:: Data in this exercise ::

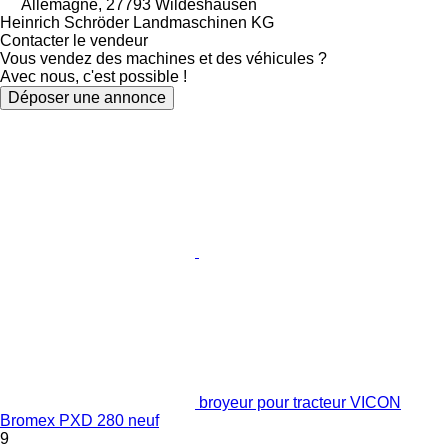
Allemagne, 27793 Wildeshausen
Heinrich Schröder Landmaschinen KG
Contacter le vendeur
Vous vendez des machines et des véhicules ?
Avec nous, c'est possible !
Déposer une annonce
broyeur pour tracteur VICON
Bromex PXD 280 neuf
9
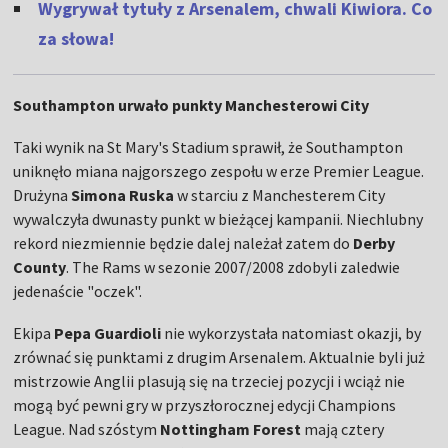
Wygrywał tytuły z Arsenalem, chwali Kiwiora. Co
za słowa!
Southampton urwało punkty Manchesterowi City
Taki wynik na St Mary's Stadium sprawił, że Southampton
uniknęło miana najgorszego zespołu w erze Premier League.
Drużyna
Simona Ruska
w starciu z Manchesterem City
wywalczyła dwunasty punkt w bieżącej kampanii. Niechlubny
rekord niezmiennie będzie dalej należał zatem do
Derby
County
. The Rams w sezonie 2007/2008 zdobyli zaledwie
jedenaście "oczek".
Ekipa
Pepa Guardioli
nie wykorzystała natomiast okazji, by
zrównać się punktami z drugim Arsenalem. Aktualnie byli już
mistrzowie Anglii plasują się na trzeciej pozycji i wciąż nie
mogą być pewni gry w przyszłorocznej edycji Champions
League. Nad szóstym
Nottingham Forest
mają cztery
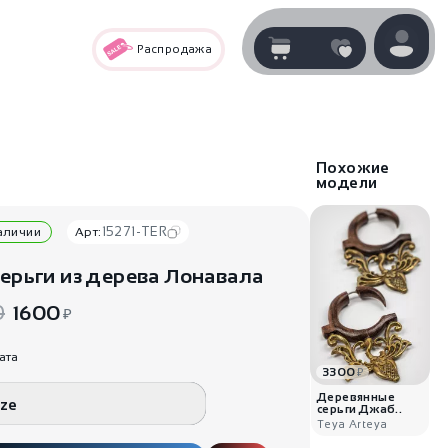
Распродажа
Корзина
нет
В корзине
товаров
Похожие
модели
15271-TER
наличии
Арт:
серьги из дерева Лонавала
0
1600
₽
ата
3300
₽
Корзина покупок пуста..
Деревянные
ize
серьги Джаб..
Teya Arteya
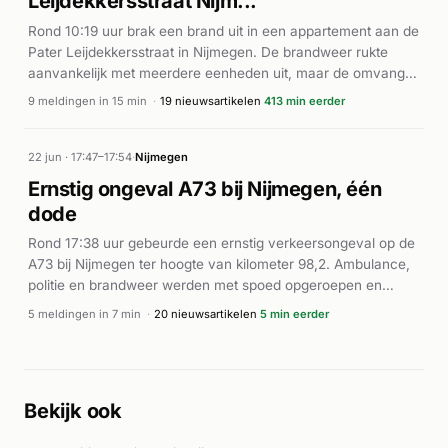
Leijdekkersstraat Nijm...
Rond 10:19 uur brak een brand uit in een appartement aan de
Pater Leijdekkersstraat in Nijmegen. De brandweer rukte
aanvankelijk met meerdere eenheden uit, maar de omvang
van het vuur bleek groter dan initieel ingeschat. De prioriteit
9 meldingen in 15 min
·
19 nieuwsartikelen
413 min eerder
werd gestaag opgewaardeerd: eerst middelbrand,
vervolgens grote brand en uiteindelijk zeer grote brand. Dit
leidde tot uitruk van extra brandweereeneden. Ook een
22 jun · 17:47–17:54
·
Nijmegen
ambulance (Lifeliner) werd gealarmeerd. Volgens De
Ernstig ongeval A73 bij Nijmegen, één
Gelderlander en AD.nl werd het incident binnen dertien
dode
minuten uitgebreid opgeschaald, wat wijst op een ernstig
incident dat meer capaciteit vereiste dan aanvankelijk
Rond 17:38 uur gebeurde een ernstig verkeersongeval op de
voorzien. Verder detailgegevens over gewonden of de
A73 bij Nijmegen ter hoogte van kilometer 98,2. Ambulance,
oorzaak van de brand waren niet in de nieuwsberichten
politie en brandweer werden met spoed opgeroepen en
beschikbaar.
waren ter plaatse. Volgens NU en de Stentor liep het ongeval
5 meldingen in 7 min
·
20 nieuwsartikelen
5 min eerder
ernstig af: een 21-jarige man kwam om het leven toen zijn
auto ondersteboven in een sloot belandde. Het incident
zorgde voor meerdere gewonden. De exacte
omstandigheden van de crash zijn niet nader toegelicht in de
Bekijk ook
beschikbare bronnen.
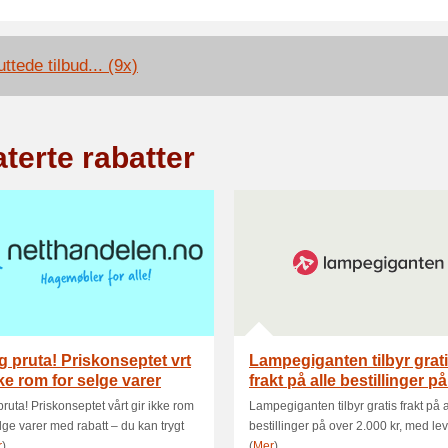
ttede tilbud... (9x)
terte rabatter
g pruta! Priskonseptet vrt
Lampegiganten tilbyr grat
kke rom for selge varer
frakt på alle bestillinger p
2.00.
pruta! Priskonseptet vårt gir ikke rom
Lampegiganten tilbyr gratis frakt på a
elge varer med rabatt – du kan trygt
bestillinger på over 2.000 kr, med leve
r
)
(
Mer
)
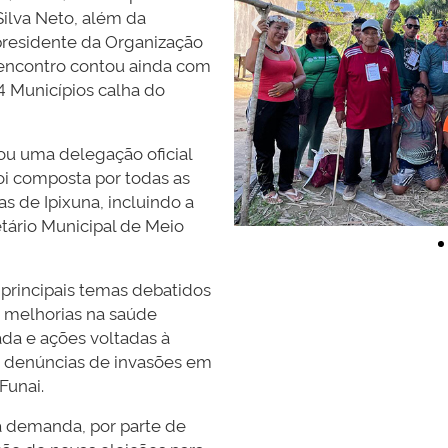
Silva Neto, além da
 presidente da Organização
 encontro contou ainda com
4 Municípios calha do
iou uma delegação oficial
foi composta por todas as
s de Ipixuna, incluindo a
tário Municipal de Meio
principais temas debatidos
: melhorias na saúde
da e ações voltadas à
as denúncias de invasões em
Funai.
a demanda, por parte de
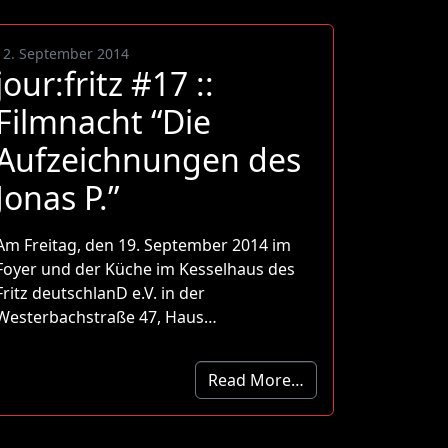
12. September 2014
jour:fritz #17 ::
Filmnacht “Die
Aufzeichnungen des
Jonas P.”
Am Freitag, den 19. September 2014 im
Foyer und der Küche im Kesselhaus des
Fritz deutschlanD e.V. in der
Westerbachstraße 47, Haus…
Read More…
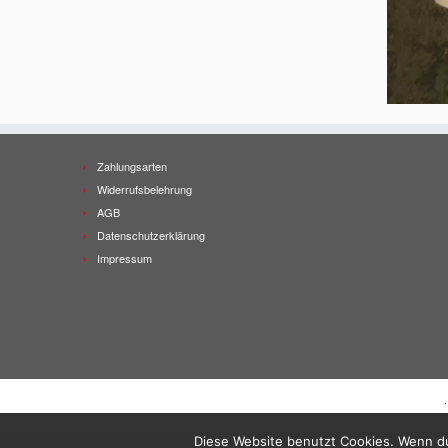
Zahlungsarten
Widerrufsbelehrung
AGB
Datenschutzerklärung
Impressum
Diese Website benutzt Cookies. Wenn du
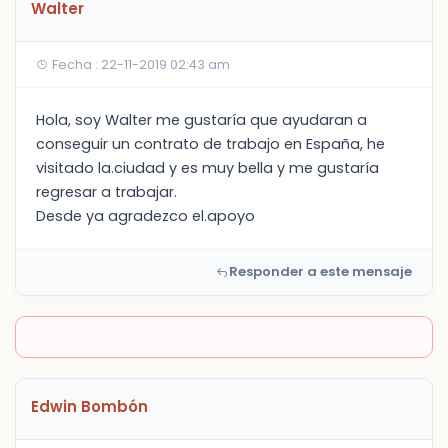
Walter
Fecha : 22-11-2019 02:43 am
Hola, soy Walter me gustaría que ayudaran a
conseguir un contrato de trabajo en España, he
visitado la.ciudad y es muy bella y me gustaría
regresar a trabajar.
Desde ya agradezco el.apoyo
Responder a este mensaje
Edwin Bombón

:::

• Aim of the exercise: State the number of lines in the rows above that contain the string "tilbyr". Give only the number.

• Solution for this exercise: 2